東京五輪後に一度は引退し、IT企業を設立したシャーは再び柔道の世界に呼び戻したのは、ある柔道家から受けた、指導者としての誘いだった。「最初は指導者に興味が持てなかったが、技術を言語化して伝えるプロセスは、自分自身の学びにもなると気づいた」と語る。
現在、彼が子どもたちに指導する『coco柔道アカデミー』では、英語を交えながら柔道を教えている。それは単なる英語の勉強ではない。身体感覚として英語に慣れさせることで、日本人が抱きがちな心理的な壁を取り払いたいという想いがある。

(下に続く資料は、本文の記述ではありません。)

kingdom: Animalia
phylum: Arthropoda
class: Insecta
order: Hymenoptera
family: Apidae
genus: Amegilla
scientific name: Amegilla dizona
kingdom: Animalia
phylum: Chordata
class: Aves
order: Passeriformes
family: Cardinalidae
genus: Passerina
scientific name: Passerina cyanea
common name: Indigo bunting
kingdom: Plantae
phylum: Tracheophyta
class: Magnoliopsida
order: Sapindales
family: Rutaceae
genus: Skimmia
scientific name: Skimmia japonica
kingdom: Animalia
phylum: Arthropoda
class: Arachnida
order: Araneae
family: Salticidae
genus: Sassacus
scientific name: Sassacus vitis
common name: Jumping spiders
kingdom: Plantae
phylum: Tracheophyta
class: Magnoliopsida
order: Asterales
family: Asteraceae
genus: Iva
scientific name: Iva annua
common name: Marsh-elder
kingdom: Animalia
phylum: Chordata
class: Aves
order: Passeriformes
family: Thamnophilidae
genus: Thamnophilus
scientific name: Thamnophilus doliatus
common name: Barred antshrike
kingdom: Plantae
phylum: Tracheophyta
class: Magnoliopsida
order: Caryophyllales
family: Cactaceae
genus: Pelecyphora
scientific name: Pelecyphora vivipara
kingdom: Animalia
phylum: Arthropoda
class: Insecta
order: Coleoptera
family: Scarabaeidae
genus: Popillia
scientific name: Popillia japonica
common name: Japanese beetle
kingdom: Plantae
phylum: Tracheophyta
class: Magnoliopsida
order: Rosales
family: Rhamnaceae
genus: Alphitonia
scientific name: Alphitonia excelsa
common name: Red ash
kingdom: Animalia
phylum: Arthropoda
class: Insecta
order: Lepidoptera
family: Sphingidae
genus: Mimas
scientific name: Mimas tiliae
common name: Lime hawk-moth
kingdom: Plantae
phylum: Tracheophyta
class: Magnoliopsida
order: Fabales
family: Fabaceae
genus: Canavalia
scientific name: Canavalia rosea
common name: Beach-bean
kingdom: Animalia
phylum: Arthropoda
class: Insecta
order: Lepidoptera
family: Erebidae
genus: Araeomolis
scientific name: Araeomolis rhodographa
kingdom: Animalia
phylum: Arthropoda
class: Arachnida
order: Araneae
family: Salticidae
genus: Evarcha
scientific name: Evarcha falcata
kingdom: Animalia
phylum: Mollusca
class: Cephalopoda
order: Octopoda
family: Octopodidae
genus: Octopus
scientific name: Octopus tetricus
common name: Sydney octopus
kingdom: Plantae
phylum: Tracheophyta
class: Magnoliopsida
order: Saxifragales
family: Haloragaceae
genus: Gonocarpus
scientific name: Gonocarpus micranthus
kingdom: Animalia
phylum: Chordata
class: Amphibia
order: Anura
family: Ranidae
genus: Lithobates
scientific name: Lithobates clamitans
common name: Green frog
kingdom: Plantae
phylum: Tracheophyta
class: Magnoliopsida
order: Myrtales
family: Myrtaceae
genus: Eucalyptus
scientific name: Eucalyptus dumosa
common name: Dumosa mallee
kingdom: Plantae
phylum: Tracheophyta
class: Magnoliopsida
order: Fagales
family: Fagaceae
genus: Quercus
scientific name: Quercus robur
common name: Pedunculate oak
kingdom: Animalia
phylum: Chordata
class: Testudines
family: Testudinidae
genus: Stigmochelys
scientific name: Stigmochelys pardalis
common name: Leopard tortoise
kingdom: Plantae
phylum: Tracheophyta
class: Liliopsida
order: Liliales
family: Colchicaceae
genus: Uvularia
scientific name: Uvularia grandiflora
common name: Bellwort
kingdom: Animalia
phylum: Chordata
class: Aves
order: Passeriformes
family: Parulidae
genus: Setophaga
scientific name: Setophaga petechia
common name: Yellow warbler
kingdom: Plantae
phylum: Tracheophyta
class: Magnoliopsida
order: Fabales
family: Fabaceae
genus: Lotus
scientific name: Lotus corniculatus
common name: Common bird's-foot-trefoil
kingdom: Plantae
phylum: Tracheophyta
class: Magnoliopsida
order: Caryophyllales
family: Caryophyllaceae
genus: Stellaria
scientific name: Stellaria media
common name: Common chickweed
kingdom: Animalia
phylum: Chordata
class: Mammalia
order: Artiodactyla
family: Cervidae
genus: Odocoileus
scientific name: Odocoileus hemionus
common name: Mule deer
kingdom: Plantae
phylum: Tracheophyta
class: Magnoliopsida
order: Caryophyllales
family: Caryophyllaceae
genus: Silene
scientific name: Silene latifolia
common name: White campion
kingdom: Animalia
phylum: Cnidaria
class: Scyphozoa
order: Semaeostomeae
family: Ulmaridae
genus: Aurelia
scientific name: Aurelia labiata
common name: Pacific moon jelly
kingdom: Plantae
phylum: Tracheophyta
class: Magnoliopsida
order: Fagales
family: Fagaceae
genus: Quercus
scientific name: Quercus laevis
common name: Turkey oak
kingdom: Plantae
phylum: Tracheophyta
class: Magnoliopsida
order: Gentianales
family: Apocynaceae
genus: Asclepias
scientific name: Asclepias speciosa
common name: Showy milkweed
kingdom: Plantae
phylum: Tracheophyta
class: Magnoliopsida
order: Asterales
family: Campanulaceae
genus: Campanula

シャーさんには、アカデミーを通じて実現したい明確な指針がある。それは「強く、優しく、賢く」という三つの理念だ。「弱い人を守れる強さ、人をいたわれる優しさ、そして何が正しいかを判断できる賢さ。オリンピックまでやり抜き、たどり着いたこの根源的な教えを、柔道を通じて伝えていきたい」
シャーさんの新たな挑戦は、これからも続いていく。
◆シャーフセイン・シャー
1993年6月8日生、イギリス生まれ日本育ち
安田学園高-筑波大学
2013柔道アジア選手権 100㎏級 銅メダル
2015柔道アジア選手権 100kg級 銅メダル
2016 リオ五輪 100kg級 出場
父のフセイン・シャーは1988年ソウル五輪にボクシングミドル級で銅メダルを獲得。親子二代でオリンピックに出場した。